Provisions put in place by the Pensions Regulator to protect defined benefit pension schemes during company administrations, have lost their protected status following a Supreme Court ruling which now ranks them alongside unsecured creditors, reports accountants Northampton Harris & Co.
Financial Support Directions (FSDs) - issued by the Pensions Regulator to ensure companies provide financial support to their defined benefit pension schemes – will now be given the same priority level as unsecured creditors according to the Supreme Court, overturning two previous rulings of both the High Court and the Court of Appeal.
The decision, the culmination of three years of litigation, has come about in a case in which the European administrators of Nortel brought the issue to the Supreme Court (along with the administrators of Lehman Brothers) following the crystallisation of a $3.1bn (£2bn) claim from the UK pension scheme on insolvency.
It also provides clarity for both insolvency and pension professionals who were previously unsure of how liabilities under an FSD would rank if it was not in place at the start of the insolvency.

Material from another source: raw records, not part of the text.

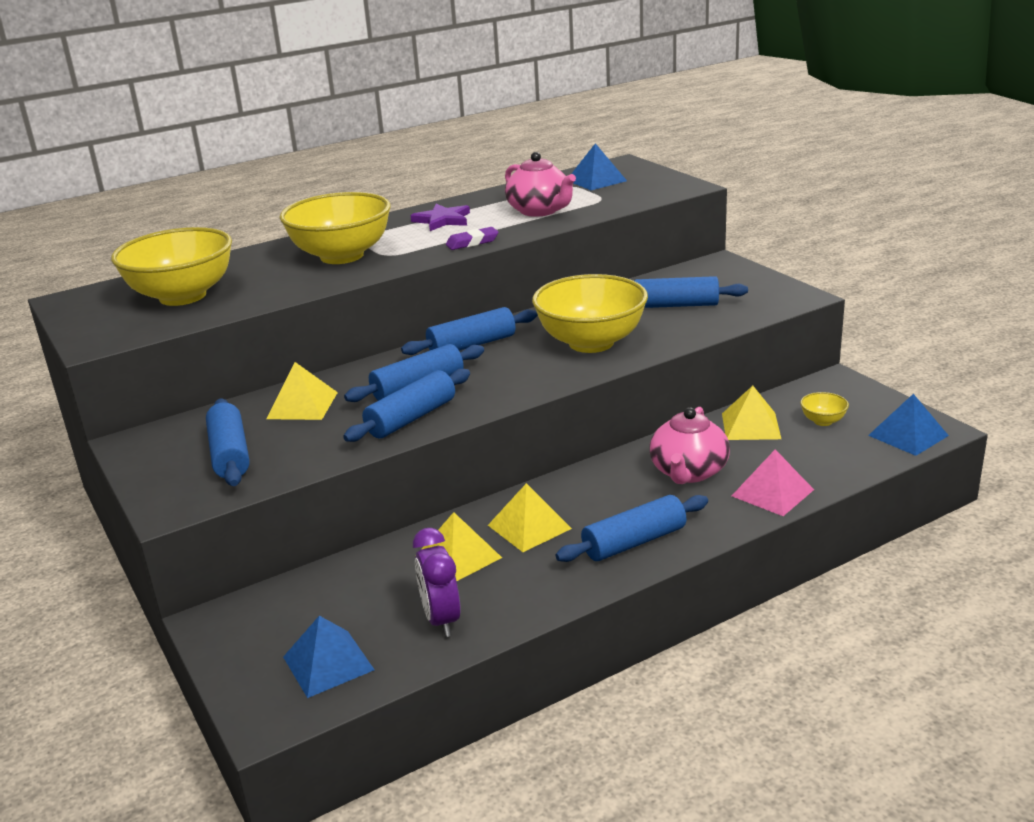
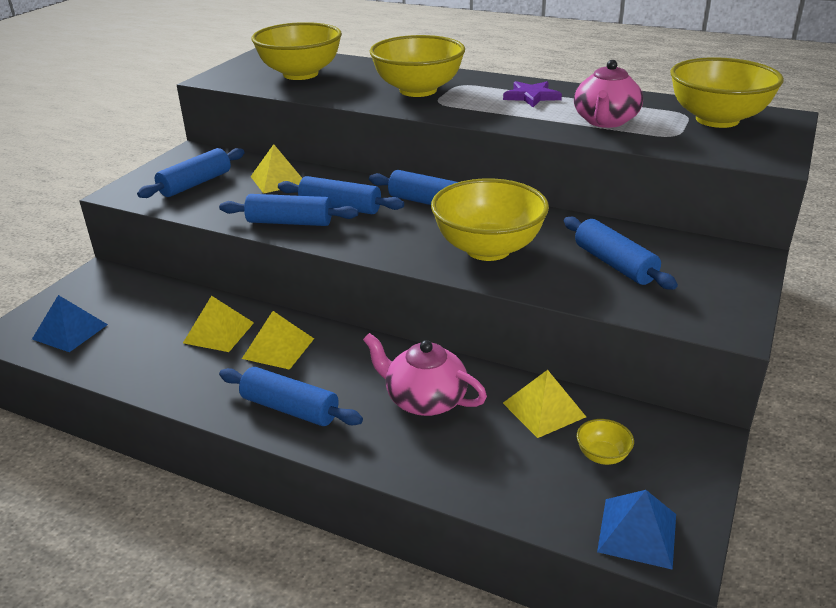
camera: 55 degrees right, 5 degrees up
purple clock [413,528,461,637] -> none
purple eraser [446,227,499,250] -> none
blue pyramid [571,143,627,190] -> yellow bowl [670,57,784,128]
pink teapot [649,407,730,484] -> pink teapot turned 45 degrees clockwise [363,333,487,416]
pink pyramid [732,449,814,516] -> none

FSDs were first created under the 2004 Pension Regulations Act which gave the pension regulator the power to issue claims to assist defined benefit schemes in addressing funding deficits. The legislation was left unclear as to where FSDs would rank in an insolvency which gave rise to the current litigation.
The lack of clarity meant that where pension liabilities are significant, relative to the size of the supporting companies, this could result in general creditors receiving very little from administrations as all assets in insolvency are allocated to the pension on account of the FSD.
The Supreme Court could have chosen to overturn the previous rulings and decided that FSDs ranked as a ‘black hole’ behind all other interests and therefore any FSD claim would not receive anything. This result would have protected the general unsecured creditors, but left pension schemes with a large shortfall.
Jonathon Land, partner at PwC and adviser to the trustees of the Nortel Networks UK Pension Trust Ltd, described the ruling as the ‘fairest result’.
‘UK pension schemes and insolvency practitioners will be thankful they finally have clarity on this issue. This is also a great result for members of pension schemes and in some cases will make a real difference to their pension in the case of an administration. Insolvency practitioners will now also be able to more accurately estimate the financial impact of FSDs in UK administrations and ultimately make quicker distributions to all creditors,’ said Land.